Google likes spam. Sounds surprising? Well, actually it does! Of all the spam that is generated, Google seems quite comfortable with 5% of the lot.
Now we all know that spam is bad, right? Wikipedia says, “In the last few years, and due to the advent of the Google AdSense Web advertising program, scraper sites have proliferated at an amazing rate for spamming search engines. Open content sites such as Wikipedia are a common source of material for scraper sites.”
It seems quite clear that scraping content is a type of spamming. Most people believe this, and Wikipedia confirms it. So even while Google wages war against 95% of the spam, why would it like even the remaining 5%?
Reasons Why Google Likes Spam
When you look closely, you’ll find that there are actually two different types of spam:
- The kind of spam that Google is unable to stop
- The kind of spam that Google is able to stop but doesn’t
It’s a well-known fact that Google does not index the entire Web. That leads to some interesting search results. Just take a look at these:
Wait a minute! What do we see here?
These sites are all obviously scraper sites, yet Google has decided to let them be in its search results. Has Google forgotten to block out the spam?
Let’s get in some background information here. Google would like to maintain its position as the No. 1 search engine in the world; so it ruthlessly pursues excellence in search. But Google doesn’t index the entire Web.
One of the reasons is that there are a number of bottom feeder websites that scrape absolute trash, and various free, unmonitored BBS sites that allow garbage on them. All of these are heavily penalized by Google rather than banned outright.
If you take a look at the screenshot above, you’ll notice that the words are all jumbled up—written one after the other without making much sense. Obviously, they have been scraped and placed automatically with Markov scripts or Mad Libs. In spite of that, Google has allowed these sites to come up in its search results.
There’s a very good reason for this :
- Google doesn’t have anything else to show for the particular search term that I have used. Sometimes it’s better to show pages that Google has indexed than nothing at all—a page that might have the answer, but is probably spam.
Had I been a Google engineer, I would have tried to make use of this opportunity. If users searched for any search phrase (or derivative) many times, Googlebots would index the relevant sites even if they were known to be spam sites. For example, the bots would only index the relevant content part of the pages. Why ban a whole site when you can just ban 99% or more of its content, and keep the parts you have no search results for?
We’ve seen that Google allows this bottom feeder spam to exist in its index, and it’s difficult to believe that the idea of partial indexing has not yet occurred to anyone in Google. I’d imagine a lot of webmasters are having an “Ah hah” moment right now, thinking of how to game the system using this method.

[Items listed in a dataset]
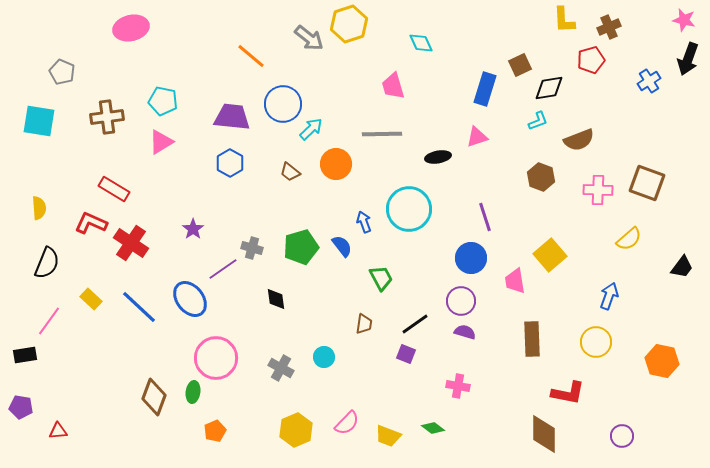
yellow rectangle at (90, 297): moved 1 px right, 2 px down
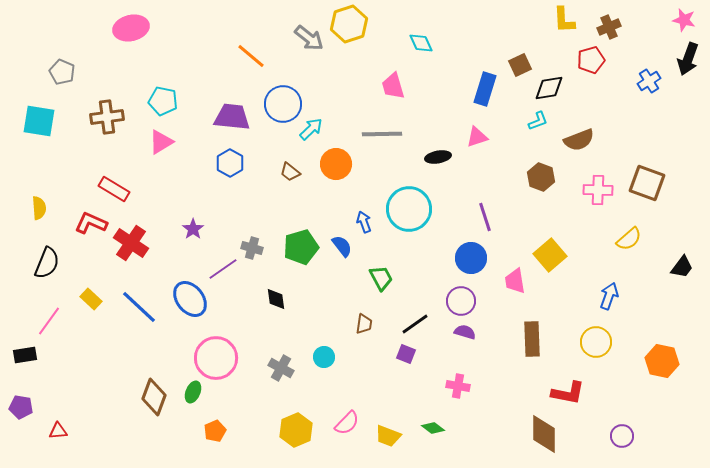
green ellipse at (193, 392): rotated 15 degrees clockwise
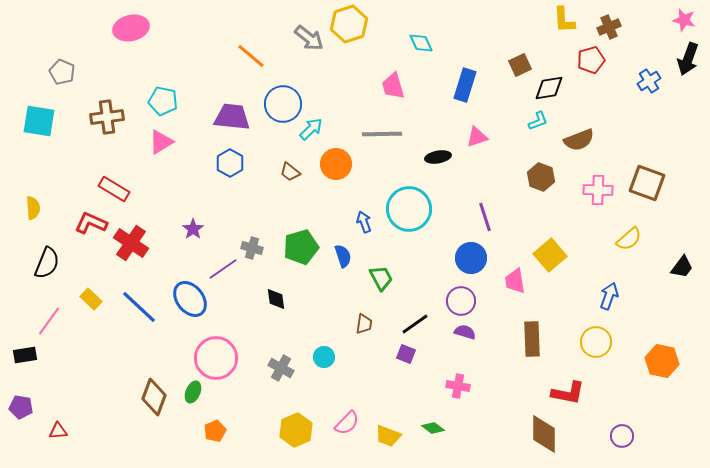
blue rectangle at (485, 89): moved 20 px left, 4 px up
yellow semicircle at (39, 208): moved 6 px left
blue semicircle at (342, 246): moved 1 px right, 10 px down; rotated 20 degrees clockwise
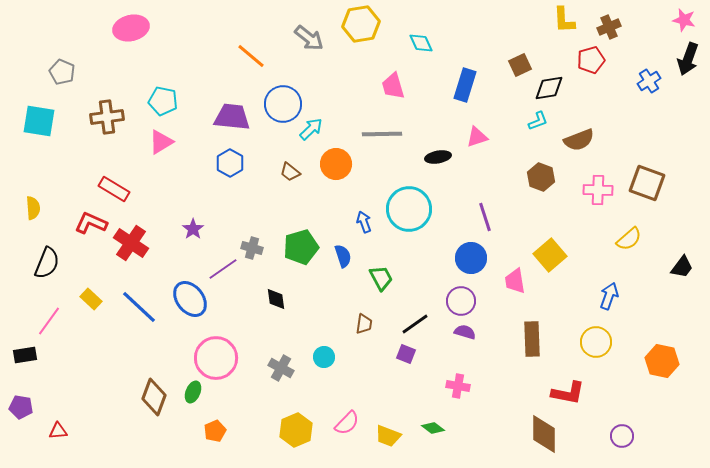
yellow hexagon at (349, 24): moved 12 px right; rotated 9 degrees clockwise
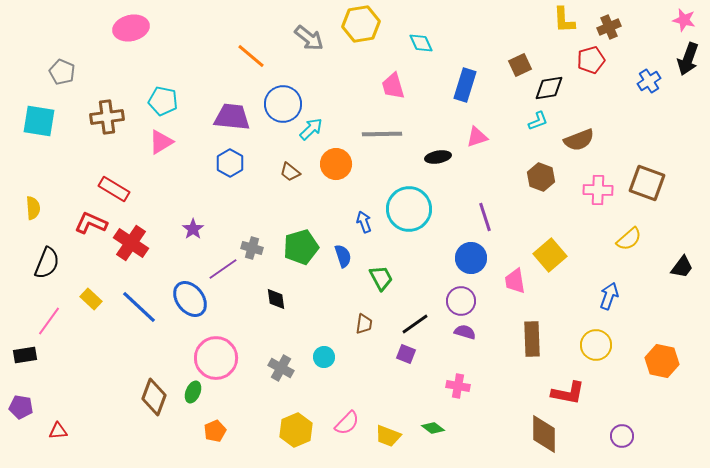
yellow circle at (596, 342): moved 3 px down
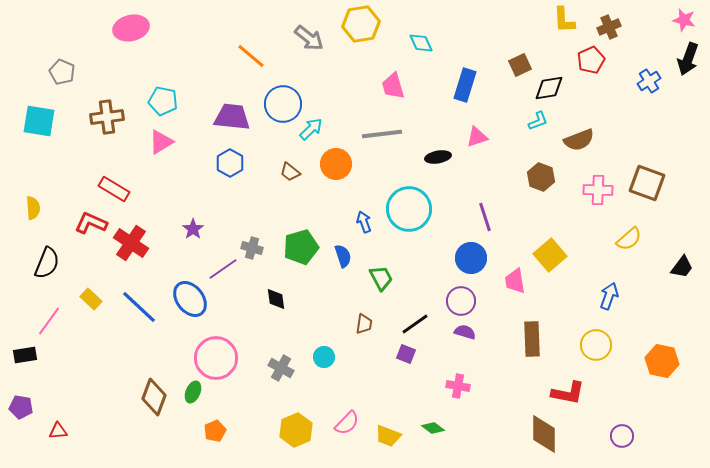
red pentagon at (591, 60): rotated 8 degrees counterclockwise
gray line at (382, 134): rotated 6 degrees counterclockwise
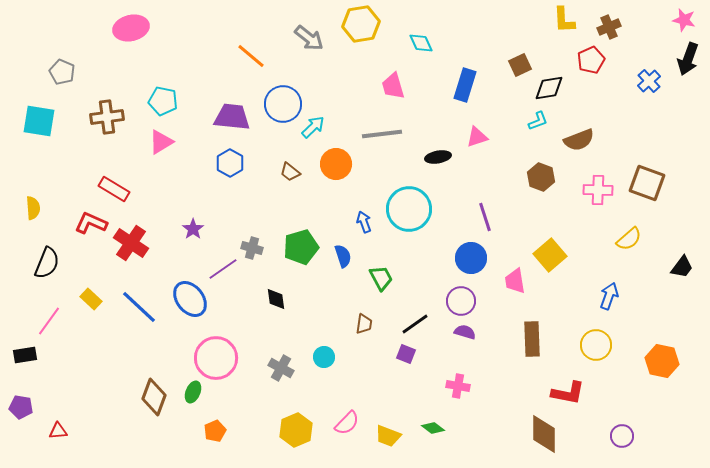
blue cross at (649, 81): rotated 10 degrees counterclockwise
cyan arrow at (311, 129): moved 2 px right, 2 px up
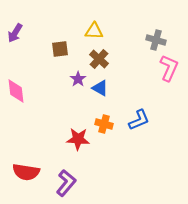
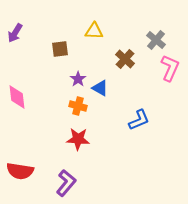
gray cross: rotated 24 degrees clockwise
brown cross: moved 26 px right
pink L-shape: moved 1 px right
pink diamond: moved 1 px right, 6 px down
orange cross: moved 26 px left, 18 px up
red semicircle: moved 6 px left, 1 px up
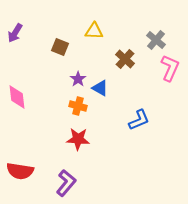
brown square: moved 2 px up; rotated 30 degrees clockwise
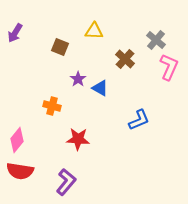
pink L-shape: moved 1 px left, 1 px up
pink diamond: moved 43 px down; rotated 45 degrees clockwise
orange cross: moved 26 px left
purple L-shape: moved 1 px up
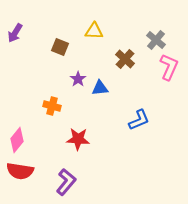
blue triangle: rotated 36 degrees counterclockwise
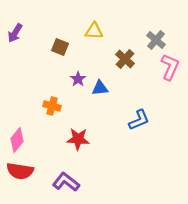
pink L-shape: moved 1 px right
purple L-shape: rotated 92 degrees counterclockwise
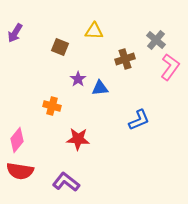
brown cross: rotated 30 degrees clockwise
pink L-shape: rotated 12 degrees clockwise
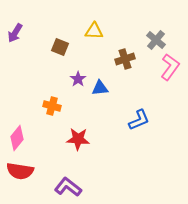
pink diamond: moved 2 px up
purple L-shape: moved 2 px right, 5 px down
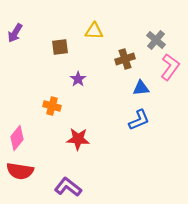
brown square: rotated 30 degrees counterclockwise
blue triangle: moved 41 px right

Short exercise 1: Based on the post about Google and spam, decide whether each statement agrees with it. Answer yes or no for each, and quote the words from the post that settle it. (a) Google bans bottom feeder websites outright. (b) Google seems comfortable with 5% of all spam generated. (c) Open content sites such as Wikipedia are a common source of material for scraper sites.
Short exercise 2: Continue the post about Google and spam from the point where it ends.

Task output 1:
(a) No: "All of these are heavily penalized by Google rather than banned outright."
(b) Yes: "Of all the spam that is generated, Google seems quite comfortable with 5% of the lot."
(c) Yes: "Open content sites such as Wikipedia are a common source of material for scraper sites."

Task output 2:
[Let me put on my blackhat]
- An automated tool that moderates news and trends, and another tool that measures search volume on the news and trends would be pretty useful in picking topics to build websites on.
It looks as if Google has developed a sort of understanding with the webmasters of such spam sites. Google is essentially saying, “If you can create sites that have content we don’t have anywhere else, we’ll index it and send you traffic.”
The problem for the blackhatters is that good sites may quickly follow suit on the idea, and they will lose the ranking quickly. But an automated black hat site that gets 1,000 visitors in its lifetime is still a success when the blackhatter creates thousands of .info or .cn sites a day, if only a small amount money was invested in it.
So when Google has good results to show for the Web searches, it tries to get rid of the spam. However, it looks the other way when it encounters content for which it has nothing to show for search phrases. Google knows garbage sites have high bounce rates–they can determine footprints, they can see crappy back links. But Google refrains from banning sites completely when they may help to generate results for search terms for which Google has very few results to show.
Google Harnessing Spam Sites to Index Web?
This may be the logic Google is using to partially index certain spam sites and not ban them outright. These sites are essentially performing a filler function–finding something Google didn’t because Google doesn’t have unlimited resources to index the entire Web.
There is plenty of material to support my argument. I’ve checked a lot of blackhat blogs to know that most blackhatters leave footprints all over the place, host up to a thousand sites on one dedicated server (with nothing but scraper sites on it), and do other careless things all because it’s so easy to not bother and still make money. Google rarely bans scraper sites; they just penalize them to an extent where limited amounts of content on limited pages are indexed and get traffic. I believe that in such cases Google indexes only those pages which have comparatively unique terms/phrases, which feature in their database to a limited extent.
There’s one step further to go from here. Google should not penalize sites that it thinks are spam, but it doesn’t know for sure. If a site has low bounce rates and its links improve, it can get out of the sandbox. This ensures that legitimate sites don’t get penalized like the blackhat ones. With more pages getting indexed, and as they gain more weight, the white hat webmasters get more traffic.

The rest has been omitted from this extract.